O Ministério Público do Estado de Goiás (MPGO), por meio do Grupo de Atuação Especial do Patrimônio Público (Gaepp), deflagrou a Operação Simulatio para desarticular um esquema de fraudes em licitações e contratações diretas. A apuração aponta prejuízo estimado em R$ 14 milhões aos cofres públicos nos últimos cinco anos, com o envolvimento de empresas e servidores municipais na compra e na instalação de salas de aula e estruturas modulares.
Ao todo, as autoridades cumpriram três mandados de prisão preventiva, quatro medidas cautelares de afastamento de cargos públicos e 44 mandados de busca e apreensão. As diligências ocorreram simultaneamente em 14 municípios goianos — entre eles Goiânia, Aparecida de Goiânia, Senador Canedo, Itumbiara e Rio Verde — e em duas cidades do Estado de São Paulo (a capital paulista e Ribeirão Preto).
Modus operandi e os alvos
As investigações revelam que uma empresa central atuava em conjunto com outras companhias do mesmo grupo econômico para apresentar orçamentos inflados às prefeituras. O objetivo da manobra era forjar pesquisas de mercado, direcionar editais ou viabilizar a adesão a atas de registro de preços sem a devida comprovação de vantagem econômica para os municípios. Nos últimos dez anos, os contratos associados ao grupo somaram R$ 273,2 milhões, com a liquidação efetiva de R$ 88,3 milhões.

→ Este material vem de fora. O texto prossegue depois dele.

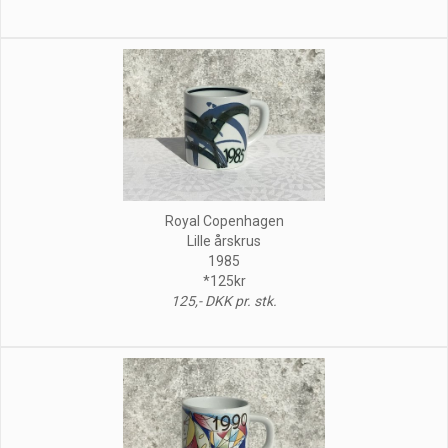
Royal Copenhagen
Lille årskrus
1985
*125kr
125,- DKK pr. stk.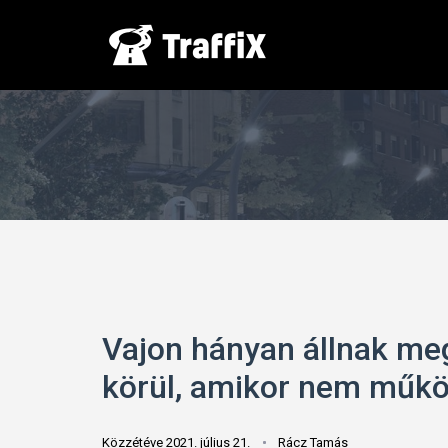
Vajon hányan állnak me
körül, amikor nem műk
Közzétéve 2021. július 21.
Rácz Tamás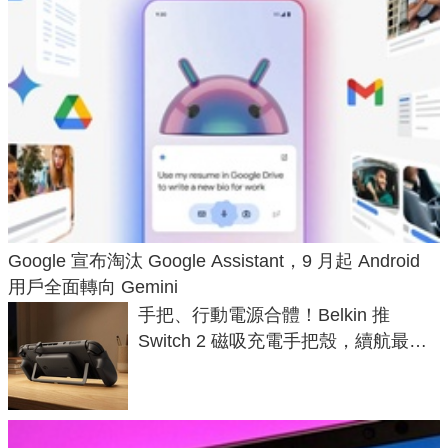
Google 宣布淘汰 Google Assistant，9 月起 Android
用戶全面轉向 Gemini
手把、行動電源合體！Belkin 推
Switch 2 磁吸充電手把殼，續航最高
延長 1.5 倍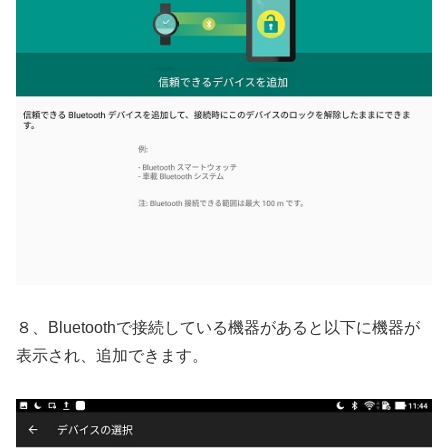
８、Bluetoothで接続している機器があると以下に機器が
表示され、追加できます。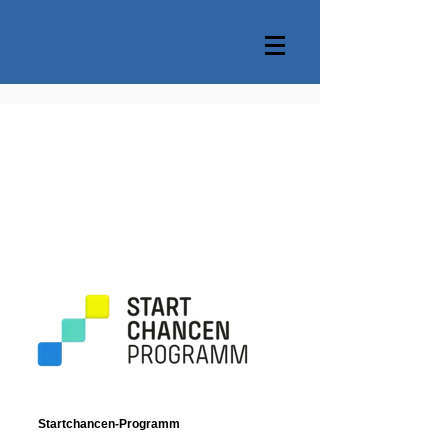
Startchancen-Programm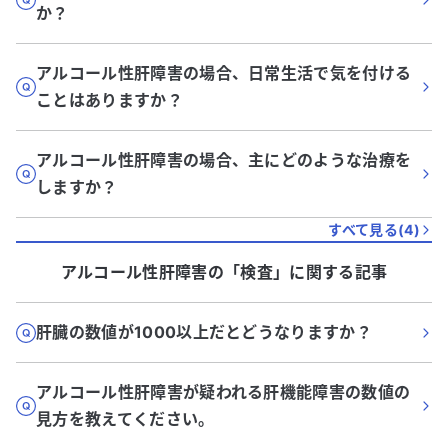
か？
アルコール性肝障害の場合、日常生活で気を付ける
ことはありますか？
アルコール性肝障害の場合、主にどのような治療を
しますか？
すべて見る(
4
)
アルコール性肝障害
の「
検査
」に関する記事
肝臓の数値が1000以上だとどうなりますか？
アルコール性肝障害が疑われる肝機能障害の数値の
見方を教えてください。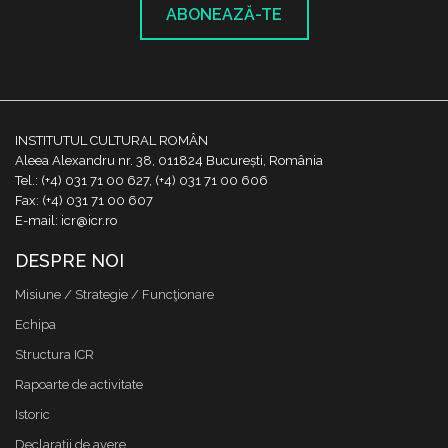
ABONEAZĂ-TE
INSTITUTUL CULTURAL ROMÂN
Aleea Alexandru nr. 38, 011824 București, România
Tel.: (+4) 031 71 00 627, (+4) 031 71 00 606
Fax: (+4) 031 71 00 607
E-mail: icr@icr.ro
DESPRE NOI
Misiune / Strategie / Funcţionare
Echipa
Structura ICR
Rapoarte de activitate
Istoric
Declaraţii de avere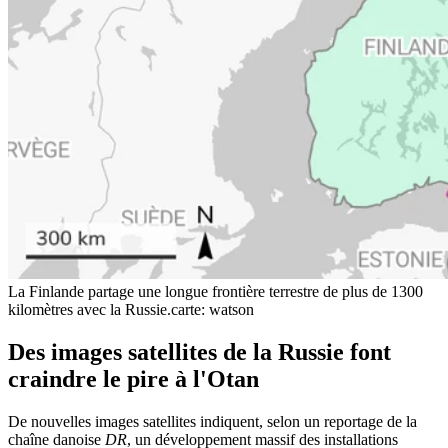
La Finlande partage une longue frontière terrestre de plus de 1300
kilomètres avec la Russie.
carte: watson
Des images satellites de la Russie font
craindre le pire à l'Otan
De nouvelles images satellites indiquent, selon un reportage de la
chaîne danoise
DR
, un développement massif des installations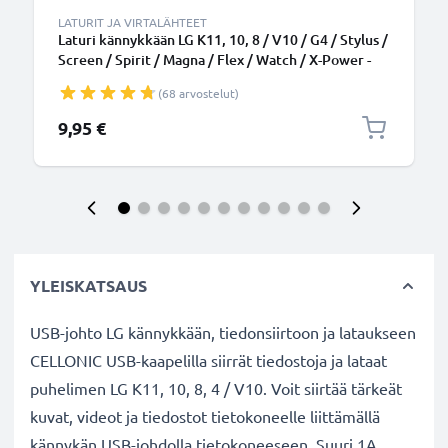
LATURIT JA VIRTALÄHTEET
Laturi kännykkään LG K11, 10, 8 / V10 / G4 / Stylus /
Screen / Spirit / Magna / Flex / Watch / X-Power -
5W, 1A / 1000mA, 1.1m latausjohto, laturi
(68 arvostelut)
9,95 €
YLEISKATSAUS
USB-johto LG kännykkään, tiedonsiirtoon ja lataukseen
CELLONIC USB-kaapelilla siirrät tiedostoja ja lataat
puhelimen LG K11, 10, 8, 4 / V10. Voit siirtää tärkeät
kuvat, videot ja tiedostot tietokoneelle liittämällä
kännykän USB-johdolla tietokoneeseen. Suuri 1A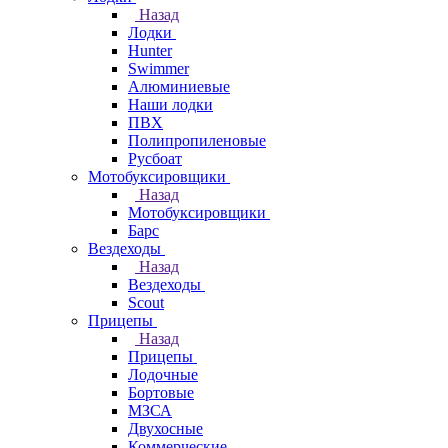
Назад
Лодки
Hunter
Swimmer
Алюминиевые
Наши лодки
ПВХ
Полипропиленовые
Русбоат
Мотобуксировщики
Назад
Мотобуксировщики
Барс
Вездеходы
Назад
Вездеходы
Scout
Прицепы
Назад
Прицепы
Лодочные
Бортовые
МЗСА
Двухосные
Коммерческие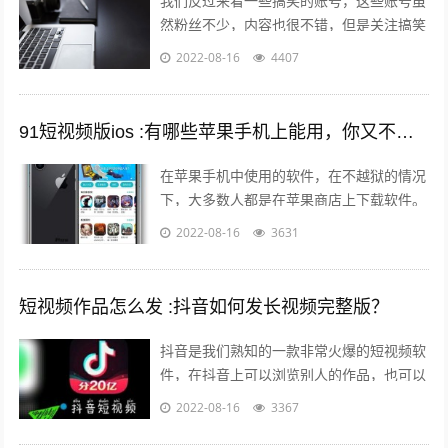
我们反过来看一些搞笑的账号，这些账号虽
然粉丝不少，内容也很不错，但是关注搞笑
账号的用户，大多数都是为了开心的，所以
2022-08-16
4407
这样的粉丝群体自然就很难变现。所以我...
91短视频版ios :有哪些苹果手机上能用，你又不愿意让人知道的好用的app呢？
在苹果手机中使用的软件，在不越狱的情况
下，大多数人都是在苹果商店上下载软件。
但是还有其他的方法可以让你的手机中安装
2022-08-16
3631
上在苹果商店中没有的软件。 有两个...
短视频作品怎么发 :抖音如何发长视频完整版？
抖音是我们熟知的一款非常火爆的短视频软
件，在抖音上可以浏览别人的作品，也可以
发布自己的作品，那么自己发布作品的时候
2022-08-16
3367
想要发长视频，怎么发呢？一起来看一下...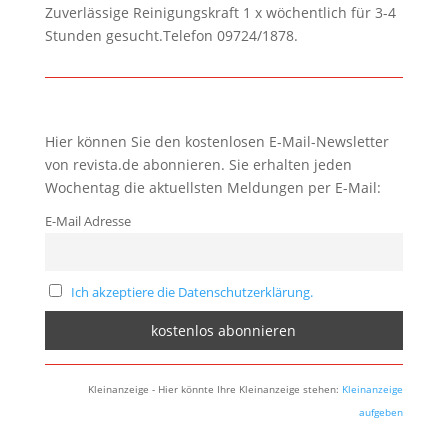
Zuverlässige Reinigungskraft 1 x wöchentlich für 3-4
Stunden gesucht.Telefon 09724/1878.
Hier können Sie den kostenlosen E-Mail-Newsletter
von revista.de abonnieren. Sie erhalten jeden
Wochentag die aktuellsten Meldungen per E-Mail:
E-Mail Adresse
Ich akzeptiere die Datenschutzerklärung.
Kleinanzeige - Hier könnte Ihre Kleinanzeige stehen:
Kleinanzeige
aufgeben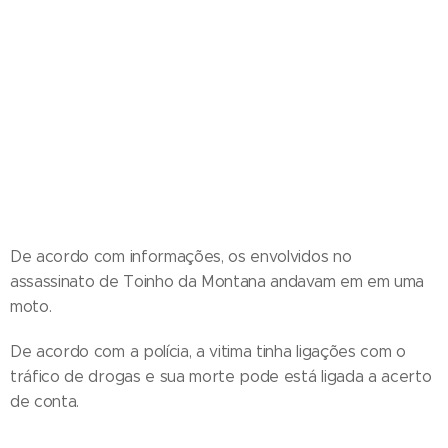
De acordo com informações, os envolvidos no
assassinato de Toinho da Montana andavam em em uma
moto.
De acordo com a polícia, a vitima tinha ligações com o
tráfico de drogas e sua morte pode está ligada a acerto
de conta.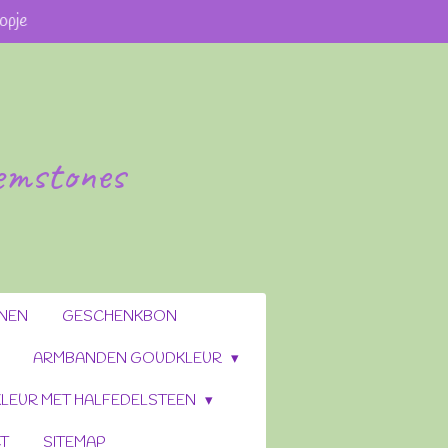
opje
gemstones
ENEN
GESCHENKBON
ARMBANDEN GOUDKLEUR
LEUR MET HALFEDELSTEEN
T
SITEMAP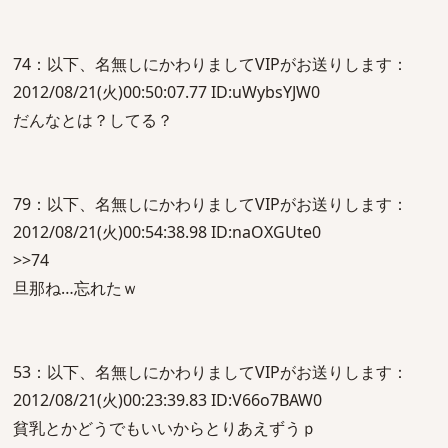
74：以下、名無しにかわりましてVIPがお送りします：
2012/08/21(火)00:50:07.77 ID:uWybsYJW0
だんなとは？してる？
79：以下、名無しにかわりましてVIPがお送りします：
2012/08/21(火)00:54:38.98 ID:naOXGUte0
>>74
旦那ね…忘れたｗ
53：以下、名無しにかわりましてVIPがお送りします：
2012/08/21(火)00:23:39.83 ID:V66o7BAW0
貧乳とかどうでもいいからとりあえずうｐ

A decisão proferida pelo 1º Juízo das Garantias de Goiânia determinou a prisão preventiva dos empresários Mário César de Paiva e Paulo Marçal Fernandes Filho, além do funcionário Glauco Rezende Ribeiro. O Poder Judiciário também decretou o afastamento por 90 dias da secretária de Educação de Itaberaí, Carla de Deus Lima Lemes; da secretária de Educação de Itumbiara, Silvana Fernandes Matos; do secretário de Infraestrutura de Itumbiara, Rogério Silva Urzêda; e do secretário de Educação de Goianésia, Noé Raimundo de Araújo. Durante o cumprimento das ordens de busca, as equipes apreenderam R$ 66 mil e mais de 2 mil euros em espécie.
Defesas
Em nota, a defesa da empresa César Sistemas Construtivos declarou que considera a decretação das prisões como desnecessária e ressaltou que os investigados mantêm postura de colaboração com as autoridades para o esclarecimento dos fatos.
As prefeituras de Abadia de Goiás, Itaberaí, Itumbiara e Goianésia informaram que colaboram com as investigações e disponibilizaram os documentos solicitados. Os municípios pontuaram que os procedimentos seguiram os trâmites legais e que as estruturas contratadas foram entregues e permanecem em uso pela população.